→ SOURCE TEXT:
####
Schematic presentation of the conventions used to estimate the asynchrony between the peak flexion of the index finger and the onset of the stimuli. The peak flexion is the maximal excursion in the flexing action, namely at the tap with the physical surface. In the left panel a one peak flexion is marked by a black filled dot. When the tap on the physical surface had two bumps, as presented here, the time of the first maximum was identified. The asynchronies were computed relative to the modality towards which the focus of attention was directed, namely a to the auditory stimuli when focus was on audio, or b to the tactile stimuli when focus was on tactile. In a auditory stimuli were presented first; in b tactile stimuli were presented first. Asynchrony was positive when the peak flexion lagged after the target stimuli and negative it occurred before the stimuli. In Fig. 6 we present the mean asynchronies calculated with both references (tactile and audio) to emphasize the invariance of the asynchrony to one of the modality (see text)

Hereafter, the methods used to estimate the PSH, the TWI and auditory dominance are explained. Existing methods for the analysis of perceptual and RT tasks with cross-modal stimuli (Vroomen and Keetels 2010; Mégevand et al. 2013) had to be adapted for rhythmic and continuous movement. To test the prediction based on the PSH (i.e. that physiological synchrony is achieved when tactile stimuli preceded auditory stimuli by 40 ms), we sought the condition with the smallest variability (i.e. the most stable performance). Based on previous uni-manual studies using audio–visual stimuli (Repp and Penel 2004), we expected that the general shape of the response to SOA would correspond to a U-shaped function centred on this minimum. Moreover, we fitted a quadratic polynomial function to the SD coordination and to the SD asynchrony data. The purpose of this fitting was to confirm that the response curve to the SOA variation possesses a minimum and that this minimum was not located on the SOA equal to zero. We reported a measure of the goodness of fit (R-squared) as indicative of the adjustment of this quadratic polynomial function to the participants’ data, obtained by a least square method, and the significance level of the fit, both using the “lm” function of the R software (R core Team 2013).

Further analyses were carried out to test the hypothesis linked to the TWI that the performance was invariant (and enhanced) within a certain range of temporal discrepancies between cross-modal stimuli. In keeping with our hypotheses, we expected a TWI of 80 ms centred at 40 ms (tactile first), within which stability was higher than in the uni-tactile condition, for Focus tactile. The expected TWI comprised three SOAs: 80 (tactile first), 40 (tactile first) and 0 ms. This was tested by computing the difference between the uni-modal tactile condition and cross-modal conditions for each SOA. When the difference was below 0, there was a benefit in the cross-modal conditions, the value 0 representing the performance in the uni-modal condition. Negative values indicated the conditions which were more stable (i.e. lower SD) than the uni-tactile condition. The range of SOAs thus identified could be considered as the extent of the TWI.
####
→ MATERIAL PROVIDED:
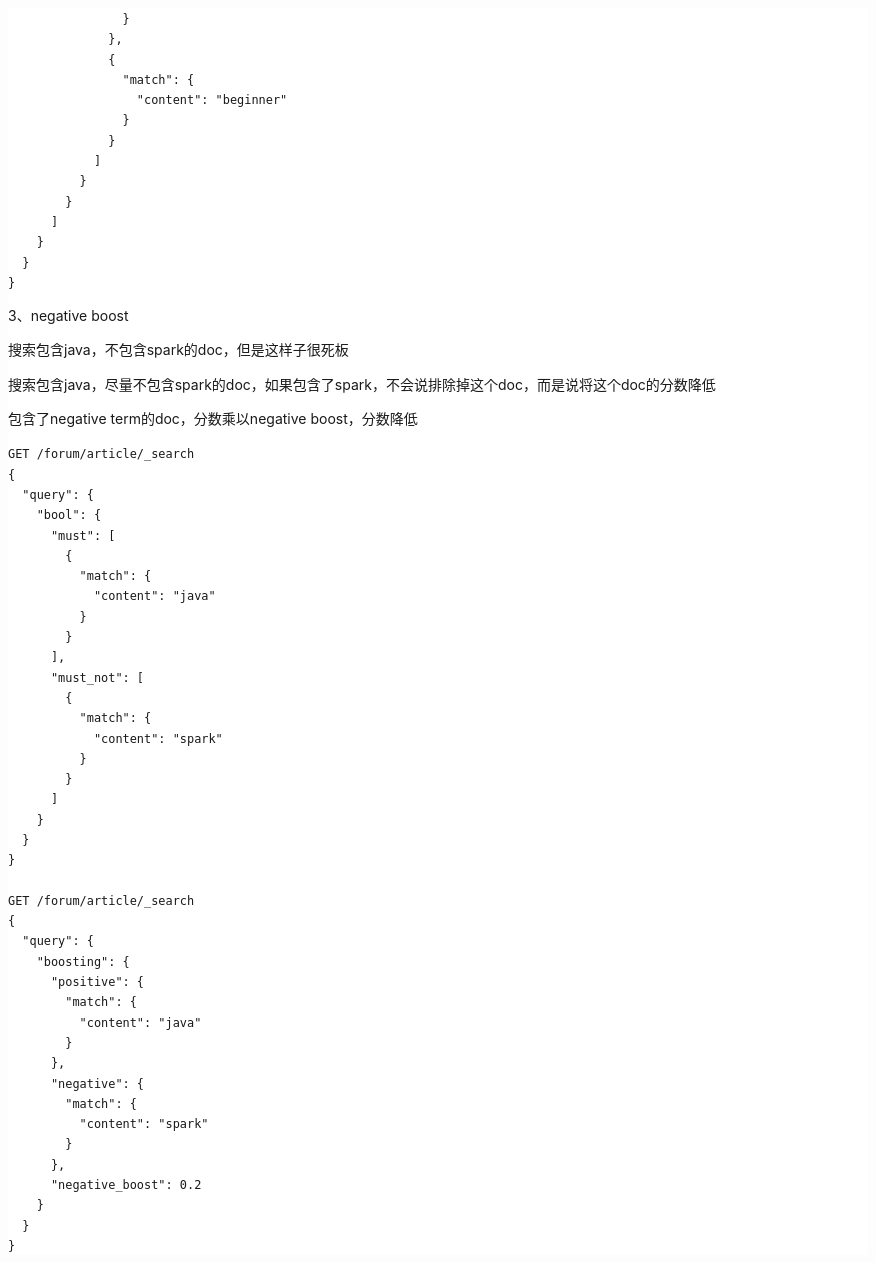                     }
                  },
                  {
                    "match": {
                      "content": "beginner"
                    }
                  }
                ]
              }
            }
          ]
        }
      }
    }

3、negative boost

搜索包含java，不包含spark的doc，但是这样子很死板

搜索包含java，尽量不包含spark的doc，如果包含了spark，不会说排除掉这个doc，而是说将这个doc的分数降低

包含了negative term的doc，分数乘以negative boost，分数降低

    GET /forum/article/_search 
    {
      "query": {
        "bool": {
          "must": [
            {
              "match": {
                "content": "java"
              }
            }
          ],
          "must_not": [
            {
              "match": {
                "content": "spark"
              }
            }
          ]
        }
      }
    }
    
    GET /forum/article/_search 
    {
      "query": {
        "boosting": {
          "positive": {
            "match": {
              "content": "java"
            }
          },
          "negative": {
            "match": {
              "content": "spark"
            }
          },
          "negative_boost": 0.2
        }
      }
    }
####
→ ASSIGNED TASK A: Pull out every line of the records that contains the string "搜索包含java".
→ ASSIGNED TASK B: Extend the text on finger-tap asynchrony with auditory and tactile stimuli, picking up after its final sentence.

→ RESULT A:
搜索包含java，不包含spark的doc，但是这样子很死板
搜索包含java，尽量不包含spark的doc，如果包含了spark，不会说排除掉这个doc，而是说将这个doc的分数降低

→ RESULT B:
Finally, the hypothesis that auditory stimuli attracted more the movement compared to the tactile stimuli (auditory dominance) was tested by comparing the mean of asynchronies across the SOAs when the Focus was on auditory stimuli versus on tactile stimuli. An effect of SOAs was expected only when the focus was on tactile stimuli, because participants are usually strongly attracted by auditory stimuli.

Results

For statistical analysis, the SOAs are ordered according to the Focus. When Focus was on tactile the negative SOAs represent auditory first and the positive SOAs auditory after. Inversely when Focus was on auditory, the negative SOAs represent tactile first and the positive SOAs tactile after. However, in order to represent both Focus and SOAs on the figures, we represent the data according to the order of stimuli, that is, which came in first. So, in the figures, the SOAs where auditory was first represent in the statistical analysis the positive SOAs for Focus on auditory and the negative SOAs for Focus on tactile.

General effect of SOA on cross-modal stimuli

Synchronization and coordination variables were entered in a 2 (Focuses) × 9 (SOAs) repeated-measures ANOVA taking SOA −160, −120, −80, −40, 0, 40, 80, 120 and 160 ms and Focus (auditory and tactile) as within-subject factors. Stability of coordination (Fig. 5a) varied as a function of the SOA, an effect depending on the Focus, as revealed by a significant SOA × Focus interaction (F(8112) = 2.31, p < .05). Simple effects showed that the effect of the SOA was confined to the tactile Focus (F(8112) = 2.55, p < .05) and not visible when participants focused on auditory stimuli (F(8112) = 1.15, p = .33). Synchronization stability (Fig. 5b) varied as a function of the SOA, regardless of the focus (F(8112) = 3.10, p < .01). Finally, synchronization accuracy (Fig. 6a) was affected by the SOA, depending on the Focus; SOA × Focus interaction (F(8112) = 102.02, p < .01).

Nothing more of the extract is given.